Late returns and late payments attract penalties and interest under HMRC's points-based regime, so it pays to put the deadlines in your calendar or let software prompt you.

How do I track turnover against the threshold? {#tracking-turnover}

The single most common VAT mistake we see with growing sole traders is missing the threshold because they only look at turnover once a year. The test is a rolling 12 months, so you need to check it monthly.

A simple method:

  1. Record your VAT-taxable turnover for each month.
  2. At the end of every month, add up the last 12 months.
  3. Compare that rolling total to £90,000.

Illustrative example. Here's a trader whose monthly sales are creeping up. The rolling total is what matters, not any single month.

MonthMonthly turnoverRolling 12-month totalStatus
Jan 2026£6,000£79,000On track
Feb 2026£6,500£83,500Watch closely
Mar 2026£7,200£88,200Approaching threshold
Apr 2026£8,100£93,300Over £90,000, register within 30 days of month end

Set yourself an early-warning level, say £80,000, so you've got a couple of months to prepare rather than scrambling. Most accounting software can track this and alert you automatically, which is far safer than a once-a-year check.

If you'd like one less thing to watch, Zmartly can monitor your rolling turnover, register you at the right moment and handle every return after that.

Want help deciding whether and when to register for VAT? Book a free 20-minute call with a Zmartly accountant and we'll review your numbers and tell you exactly where you stand. Get in touch.

Frequently asked questions {#faqs}

What is the VAT threshold for 2025/26?

For 2025/26 the VAT registration threshold is £90,000 of VAT-taxable turnover over any rolling 12-month period. If your taxable turnover goes above £90,000, you must register with HMRC. The separate deregistration threshold is £88,000.

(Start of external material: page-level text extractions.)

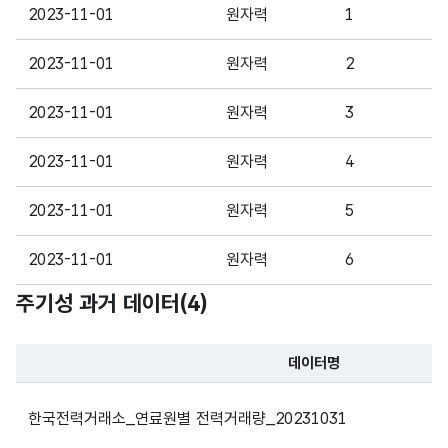
파일 데이터의 일부 내용의 표로 센터명, 프로그램명, 강습요일,
2023-11-01
원자력
1
2023-11-01
원자력
2
2023-11-01
원자력
3
2023-11-01
원자력
4
2023-11-01
원자력
5
2023-11-01
원자력
6
주기성 과거 데이터(
4
)
2023-11-01
원자력
7
2023-11-01
원자력
8
데이터명
파일 데이터의 과거 데이터표로 데이터명, 등록일로 구성되어있
2023-11-01
원자력
9
한국전력거래소_연료원별 전력거래량_20231031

Do I have to register for VAT as soon as I hit £90,000?

You must register if your VAT-taxable turnover over the previous 12 months goes above £90,000 (then you have 30 days from the end of that month to notify HMRC), or if you expect to exceed £90,000 in the next 30 days alone. The threshold is based on a rolling 12-month period, not your accounting year.

Does zero-rated turnover count towards the VAT threshold?

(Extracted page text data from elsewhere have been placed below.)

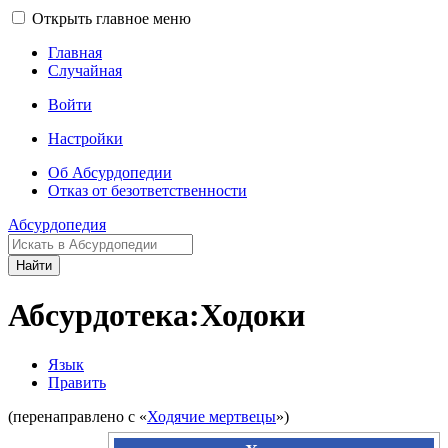
Открыть главное меню
Главная
Случайная
Войти
Настройки
Об Абсурдопедии
Отказ от безответственности
Абсурдопедия
Найти
Абсурдотека:Ходоки
Язык
Править
(перенаправлено с «
Ходячие мертвецы
»)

Yes. Zero-rated sales are taxable supplies taxed at 0%, so they count towards the £90,000 threshold. Only genuinely VAT-exempt supplies and sales outside the scope of UK VAT are excluded.

Can I register for VAT voluntarily below the threshold?

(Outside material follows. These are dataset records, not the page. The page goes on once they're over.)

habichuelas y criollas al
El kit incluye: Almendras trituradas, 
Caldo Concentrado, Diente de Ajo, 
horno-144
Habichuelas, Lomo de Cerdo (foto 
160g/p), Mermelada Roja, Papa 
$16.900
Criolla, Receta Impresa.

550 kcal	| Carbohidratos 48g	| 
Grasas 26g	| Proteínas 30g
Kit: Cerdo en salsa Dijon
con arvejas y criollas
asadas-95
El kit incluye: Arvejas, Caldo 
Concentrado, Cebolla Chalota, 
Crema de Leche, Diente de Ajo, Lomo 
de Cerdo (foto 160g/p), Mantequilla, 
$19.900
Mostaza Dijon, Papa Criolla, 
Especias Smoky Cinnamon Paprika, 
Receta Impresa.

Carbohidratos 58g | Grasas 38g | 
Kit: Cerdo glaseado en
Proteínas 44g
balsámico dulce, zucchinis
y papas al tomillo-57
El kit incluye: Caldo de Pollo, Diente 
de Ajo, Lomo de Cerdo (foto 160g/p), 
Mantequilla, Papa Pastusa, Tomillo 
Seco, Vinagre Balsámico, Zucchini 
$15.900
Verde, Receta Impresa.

Yes, as long as you make some taxable supplies. It often helps if most of your customers are VAT-registered businesses (who reclaim the VAT you charge) or if you incur a lot of reclaimable VAT on costs. It usually hurts if you sell mainly to consumers who can't reclaim VAT and your costs are low.

Is Making Tax Digital mandatory if I register voluntarily?

Yes. MTD for VAT has applied to all VAT-registered businesses since 1 April 2022, including voluntary registrations. You must keep digital records and file through MTD-compatible software unless HMRC has granted you an exemption.

What happens if I register for VAT late?

HMRC treats you as registered from the date you crossed the threshold. You'll owe VAT on the sales you made from that date even though you didn't charge it, you usually can't recover it from customers, and a failure-to-notify penalty plus interest may apply.